▶ [Exercise material]
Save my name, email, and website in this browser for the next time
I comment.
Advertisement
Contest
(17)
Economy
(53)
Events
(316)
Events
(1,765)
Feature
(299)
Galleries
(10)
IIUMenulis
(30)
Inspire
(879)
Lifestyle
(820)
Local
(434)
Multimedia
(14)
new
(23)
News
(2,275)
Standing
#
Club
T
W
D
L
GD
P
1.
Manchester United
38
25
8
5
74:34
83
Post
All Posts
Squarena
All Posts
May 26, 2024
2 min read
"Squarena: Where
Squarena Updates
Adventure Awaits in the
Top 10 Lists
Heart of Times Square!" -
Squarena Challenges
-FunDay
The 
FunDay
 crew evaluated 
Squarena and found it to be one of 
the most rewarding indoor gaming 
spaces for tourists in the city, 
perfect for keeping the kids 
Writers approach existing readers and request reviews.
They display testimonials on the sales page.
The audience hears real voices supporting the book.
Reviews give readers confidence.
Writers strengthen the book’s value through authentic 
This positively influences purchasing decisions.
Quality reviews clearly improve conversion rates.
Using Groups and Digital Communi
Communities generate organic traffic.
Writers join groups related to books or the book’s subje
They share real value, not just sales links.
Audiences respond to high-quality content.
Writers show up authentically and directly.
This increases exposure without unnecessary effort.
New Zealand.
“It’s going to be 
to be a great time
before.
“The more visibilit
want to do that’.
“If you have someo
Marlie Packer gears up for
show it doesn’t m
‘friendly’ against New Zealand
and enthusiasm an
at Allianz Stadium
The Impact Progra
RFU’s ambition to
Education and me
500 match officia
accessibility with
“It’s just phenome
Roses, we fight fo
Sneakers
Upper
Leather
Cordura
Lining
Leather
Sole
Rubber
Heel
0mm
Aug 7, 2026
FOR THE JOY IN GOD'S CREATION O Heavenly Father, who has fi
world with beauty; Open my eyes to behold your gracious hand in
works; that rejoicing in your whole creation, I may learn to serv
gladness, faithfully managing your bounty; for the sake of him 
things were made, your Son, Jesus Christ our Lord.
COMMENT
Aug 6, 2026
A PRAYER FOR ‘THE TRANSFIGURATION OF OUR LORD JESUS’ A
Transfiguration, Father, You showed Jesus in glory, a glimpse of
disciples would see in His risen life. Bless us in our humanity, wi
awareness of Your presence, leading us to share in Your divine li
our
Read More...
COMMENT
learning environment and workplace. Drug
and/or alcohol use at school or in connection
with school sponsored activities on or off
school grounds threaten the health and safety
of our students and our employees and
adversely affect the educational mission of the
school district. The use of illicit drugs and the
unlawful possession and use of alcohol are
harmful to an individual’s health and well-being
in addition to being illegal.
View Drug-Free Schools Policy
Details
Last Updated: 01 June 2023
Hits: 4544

▶ [What to do] Can you repeat, word for word, every line above from the one containing "Writers approach existing" down to the one containing "and/or alcohol use at school or in connection", including both?

▶ [Task output]
Writers approach existing readers and request reviews.
They display testimonials on the sales page.
The audience hears real voices supporting the book.
Reviews give readers confidence.
Writers strengthen the book’s value through authentic 
This positively influences purchasing decisions.
Quality reviews clearly improve conversion rates.
Using Groups and Digital Communi
Communities generate organic traffic.
Writers join groups related to books or the book’s subje
They share real value, not just sales links.
Audiences respond to high-quality content.
Writers show up authentically and directly.
This increases exposure without unnecessary effort.
New Zealand.
“It’s going to be 
to be a great time
before.
“The more visibilit
want to do that’.
“If you have someo
Marlie Packer gears up for
show it doesn’t m
‘friendly’ against New Zealand
and enthusiasm an
at Allianz Stadium
The Impact Progra
RFU’s ambition to
Education and me
500 match officia
accessibility with
“It’s just phenome
Roses, we fight fo
Sneakers
Upper
Leather
Cordura
Lining
Leather
Sole
Rubber
Heel
0mm
Aug 7, 2026
FOR THE JOY IN GOD'S CREATION O Heavenly Father, who has fi
world with beauty; Open my eyes to behold your gracious hand in
works; that rejoicing in your whole creation, I may learn to serv
gladness, faithfully managing your bounty; for the sake of him 
things were made, your Son, Jesus Christ our Lord.
COMMENT
Aug 6, 2026
A PRAYER FOR ‘THE TRANSFIGURATION OF OUR LORD JESUS’ A
Transfiguration, Father, You showed Jesus in glory, a glimpse of
disciples would see in His risen life. Bless us in our humanity, wi
awareness of Your presence, leading us to share in Your divine li
our
Read More...
COMMENT
learning environment and workplace. Drug
and/or alcohol use at school or in connection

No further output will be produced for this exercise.